マイクロソフトのサービスへの囲い込みが露骨すぎる。

 パソコンのOSというのは、個人が好きな方向へ進んでいける空地のような場所であるべきだと思っています。
 しかし、Windows8では、マイクロソフトのサービス、Bingのサービスに、非常に強引にレールが敷いてあります。
 新メニューのMetroに表示されるのは、ほとんどがマイクロソフトのサービスです。特別な設定をしないかぎり、ユーザーは、マイクロソフトでビデオを買い、マイクロソフトのニュースと天気予報を見て、マイクロソフトの地図を調べることを強要されます。これは、いままでの自由なWindowsの文化を踏みにじるものです。

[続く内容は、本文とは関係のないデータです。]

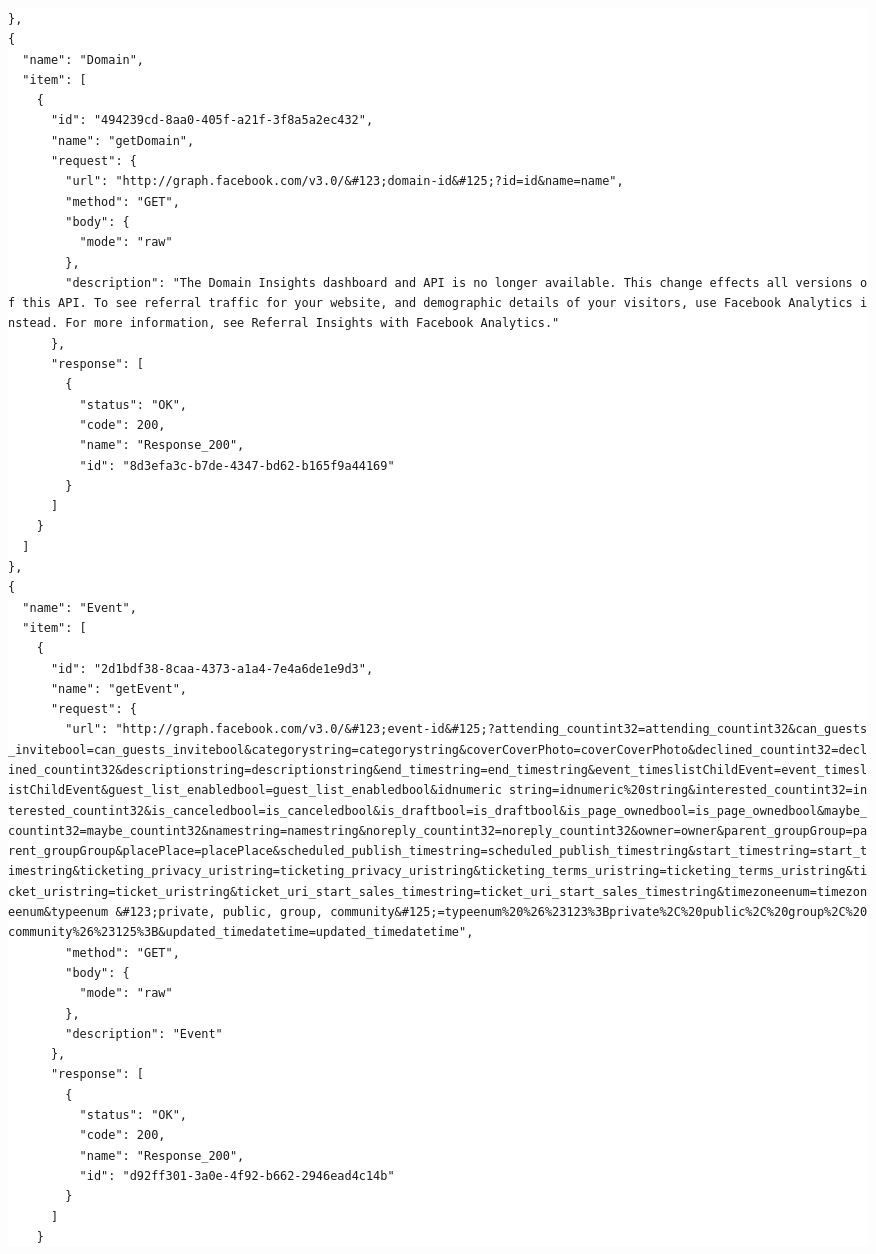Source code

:     },
    {
      "name": "Domain",
      "item": [
        {
          "id": "494239cd-8aa0-405f-a21f-3f8a5a2ec432",
          "name": "getDomain",
          "request": {
            "url": "http://graph.facebook.com/v3.0/&#123;domain-id&#125;?id=id&name=name",
            "method": "GET",
            "body": {
              "mode": "raw"
            },
            "description": "The Domain Insights dashboard and API is no longer available. This change effects all versions of this API. To see referral traffic for your website, and demographic details of your visitors, use Facebook Analytics instead. For more information, see Referral Insights with Facebook Analytics."
          },
          "response": [
            {
              "status": "OK",
              "code": 200,
              "name": "Response_200",
              "id": "8d3efa3c-b7de-4347-bd62-b165f9a44169"
            }
          ]
        }
      ]
    },
    {
      "name": "Event",
      "item": [
        {
          "id": "2d1bdf38-8caa-4373-a1a4-7e4a6de1e9d3",
          "name": "getEvent",
          "request": {
            "url": "http://graph.facebook.com/v3.0/&#123;event-id&#125;?attending_countint32=attending_countint32&can_guests_invitebool=can_guests_invitebool&categorystring=categorystring&coverCoverPhoto=coverCoverPhoto&declined_countint32=declined_countint32&descriptionstring=descriptionstring&end_timestring=end_timestring&event_timeslistChildEvent=event_timeslistChildEvent&guest_list_enabledbool=guest_list_enabledbool&idnumeric string=idnumeric%20string&interested_countint32=interested_countint32&is_canceledbool=is_canceledbool&is_draftbool=is_draftbool&is_page_ownedbool=is_page_ownedbool&maybe_countint32=maybe_countint32&namestring=namestring&noreply_countint32=noreply_countint32&owner=owner&parent_groupGroup=parent_groupGroup&placePlace=placePlace&scheduled_publish_timestring=scheduled_publish_timestring&start_timestring=start_timestring&ticketing_privacy_uristring=ticketing_privacy_uristring&ticketing_terms_uristring=ticketing_terms_uristring&ticket_uristring=ticket_uristring&ticket_uri_start_sales_timestring=ticket_uri_start_sales_timestring&timezoneenum=timezoneenum&typeenum &#123;private, public, group, community&#125;=typeenum%20%26%23123%3Bprivate%2C%20public%2C%20group%2C%20community%26%23125%3B&updated_timedatetime=updated_timedatetime",
            "method": "GET",
            "body": {
              "mode": "raw"
            },
            "description": "Event"
          },
          "response": [
            {
              "status": "OK",
              "code": 200,
              "name": "Response_200",
              "id": "d92ff301-3a0e-4f92-b662-2946ead4c14b"
            }
          ]
        }
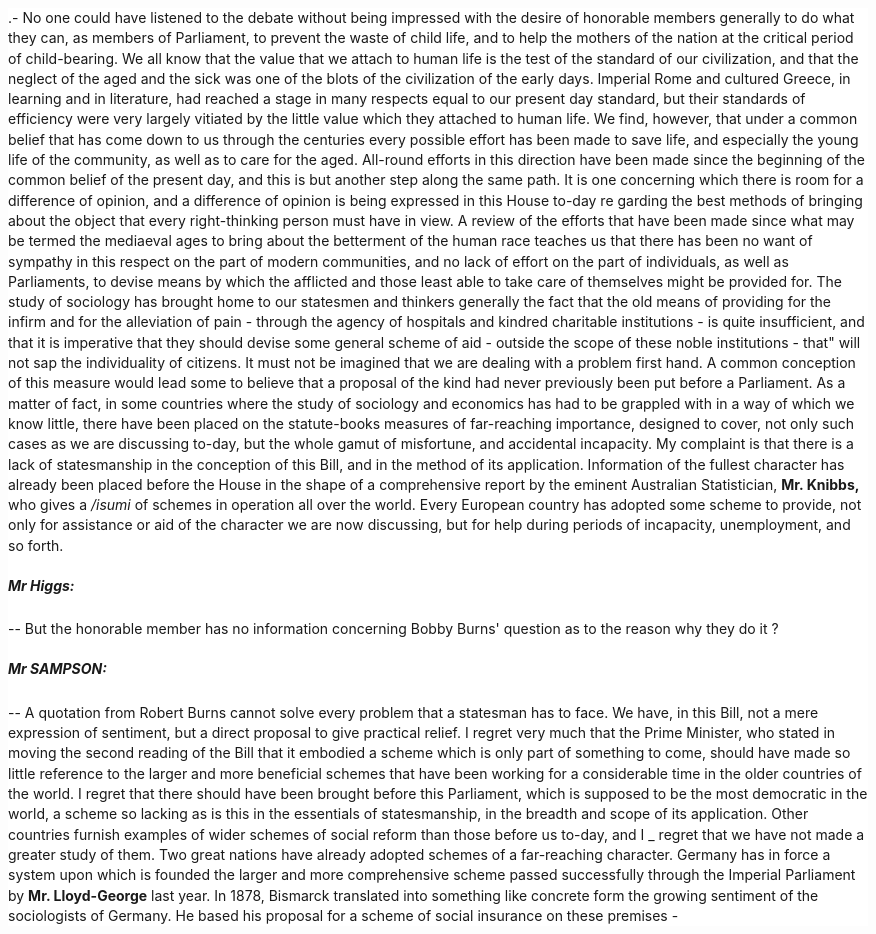 .- No one could have listened to the debate without being impressed with the desire of honorable members generally to do what they can, as members of Parliament, to prevent the waste of child life, and to help the mothers of the nation at the critical period of child-bearing. We all know that the value that we attach to human life is the test of the standard of our civilization, and  that the neglect of the aged and the sick was one of the blots of the civilization of the early days. Imperial Rome and cultured Greece, in learning and in literature, had reached a stage in many respects equal to our present day standard, but their standards of efficiency were very largely vitiated by the little value which they attached to human life. We find, however, that under a common belief that has come down to us through the centuries every possible effort has been made to save life, and especially the young life of the community, as well as to care for the aged. All-round efforts in this direction have been made since the beginning of the common belief of the present day, and this is but another step along the same path. It is one concerning which there is room for a difference of opinion, and a difference of opinion is being expressed in this House to-day re garding the best methods of bringing about the object that every right-thinking person must have in view. A review of the efforts that have been made since what may be termed the mediaeval ages to bring about the betterment of the human race teaches us that there has been no want of sympathy in this respect on the part of modern communities, and no lack of effort on the part of individuals, as well as Parliaments, to devise means by which the afflicted and those least able to take care of themselves might be provided for. The study of sociology has brought home to our statesmen and thinkers generally the fact that the old means of providing for the infirm and for the alleviation of pain - through the agency of hospitals and kindred charitable institutions - is quite insufficient, and that it is imperative that they should devise some general scheme of aid - outside the scope of these noble institutions - that" will not sap the individuality of citizens. It must not be imagined that we are dealing with a problem first hand. A common conception of this measure would lead some to believe that a proposal of the kind had never previously been put before a Parliament. As a matter of fact, in some countries where the study of sociology and economics has had to be grappled with in a way of which we know little, there have been placed on the statute-books measures of far-reaching importance, designed to cover, not only such cases as we are discussing to-day, but the whole gamut of misfortune, and accidental incapacity. My complaint is that there is a lack of statesmanship in the conception of this Bill, and in the method of its application. Information of the fullest character has already been placed before the House in the shape of a comprehensive report by the eminent Australian Statistician,  **Mr. Knibbs,**  who gives a  */isumi*  of schemes in operation all over the world. Every European country has adopted some scheme to provide, not only for assistance or aid of the character we are now discussing, but for help during periods of incapacity, unemployment, and so forth. 

##### Mr Higgs:

--  But the honorable member has no information concerning Bobby Burns' question as to the reason why they do it ? 

##### Mr SAMPSON:

-- A quotation from Robert Burns cannot solve every problem that a statesman has to face. We have, in this Bill, not a mere expression of sentiment, but a direct proposal to give practical relief. I regret very much that the Prime Minister, who stated in moving the second reading of the Bill that it embodied a scheme which is only part of something to come, should have made so little reference to the larger and more beneficial schemes that have been working for a considerable time in the older countries of the world. I regret that there should have been brought before this Parliament, which is supposed to be the most democratic in the world, a scheme so lacking as is this in the essentials of statesmanship, in the breadth and scope of its application. Other countries furnish examples of wider schemes of social reform than those before us to-day, and I _ regret that we have not made a greater study of them. Two great nations have already adopted schemes of a far-reaching character. Germany has in force a system upon which is founded the larger and more comprehensive scheme passed successfully through the Imperial Parliament by  **Mr. Lloyd-George**  last year. In  1878,  Bismarck translated into something like concrete form the growing sentiment of the sociologists of Germany. He based his proposal for a scheme of social insurance on these premises -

 もちろん、いちいちレールをはがして、カスタマイズすることは可能ですが、カスタマイズが終わった後のMetro画面には、もはやその存在の必要性は残っていないでしょう。
 Metro専用のアプリも、マイクロソフトのStoreでしかダウンロードできないそうです。Microsoftアカウントを使って、マイクロソフトのStoreで買ったものだけが、正規のWindows8のMetroアプリになるのです。

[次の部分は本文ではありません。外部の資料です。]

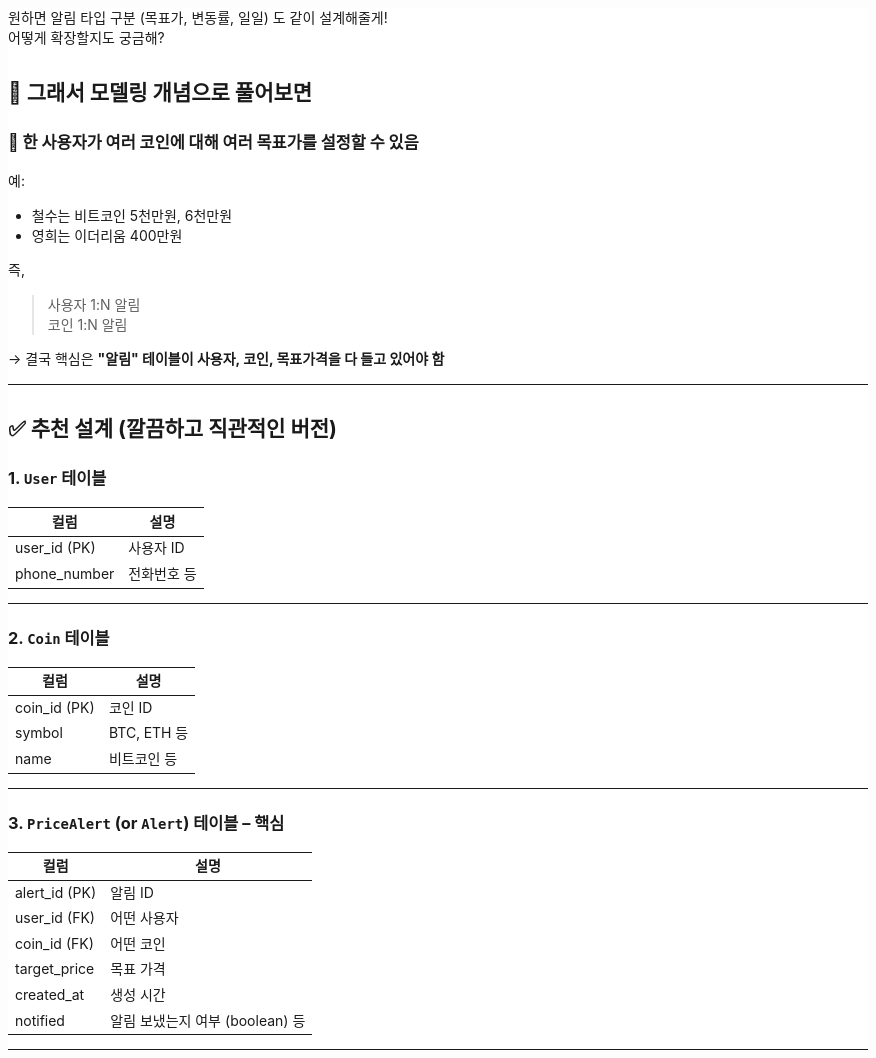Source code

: 원하면 알림 타입 구분 (목표가, 변동률, 일일) 도 같이 설계해줄게!  
어떻게 확장할지도 궁금해?
## 📌 그래서 모델링 개념으로 풀어보면

### 🎯 한 사용자가 여러 코인에 대해 **여러 목표가**를 설정할 수 있음

예:
- 철수는 비트코인 5천만원, 6천만원
- 영희는 이더리움 400만원

즉,
> 사용자 1:N 알림  
> 코인 1:N 알림

→ 결국 핵심은 **"알림" 테이블이 사용자, 코인, 목표가격을 다 들고 있어야 함**

---

## ✅ 추천 설계 (깔끔하고 직관적인 버전)

### 1. `User` 테이블
| 컬럼          | 설명          |
|---------------|---------------|
| user_id (PK)  | 사용자 ID     |
| phone_number  | 전화번호 등   |

---

### 2. `Coin` 테이블
| 컬럼        | 설명          |
|-------------|---------------|
| coin_id (PK)| 코인 ID       |
| symbol      | BTC, ETH 등   |
| name        | 비트코인 등   |

---

### 3. `PriceAlert` (or `Alert`) 테이블 – 핵심
| 컬럼          | 설명                           |
|---------------|--------------------------------|
| alert_id (PK) | 알림 ID                        |
| user_id (FK)  | 어떤 사용자                    |
| coin_id (FK)  | 어떤 코인                      |
| target_price  | 목표 가격                      |
| created_at    | 생성 시간                      |
| notified      | 알림 보냈는지 여부 (boolean) 등|

---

 マイクロソフトと深くつながりたい人には最適ですが、大多数のユーザーは、OSとOffice以外では、マイクロソフトと深くつきあう義理などありません。OSは黒子に徹していただきたい。マイクロソフトのサービスのプレゼンテーションなど、していただかなくて結構です。

おわりに

 Windows8からは、マイクロソフトの主張が声高に聞こえてきます。
  「これからのユーザーは、実名で多彩なSNSとつながれ」
  「これからは、マイクロソフトが提供する地図や天気やニュースのサービスを使え」
  「Metroアプリは、必ずマイクロソフトStoreで買え」
  「これからは、ゲームもビデオもマイクロソフト経由で買え」等々
 マイクロソフトがアップルになりたいという情熱は理解出来ますが、余計なお世話です。単なるOSにメーカーの主義主張、商売の都合を、いちいち押し付けないでいただきたい。
 Windows8のMetroメニューは、OSのメニューというよりも、ほとんどマイクロソフトポータルサイトになっています。多くのユーザーにとって、そんなものは不要です。不要なものを購入する必要は、全くありません。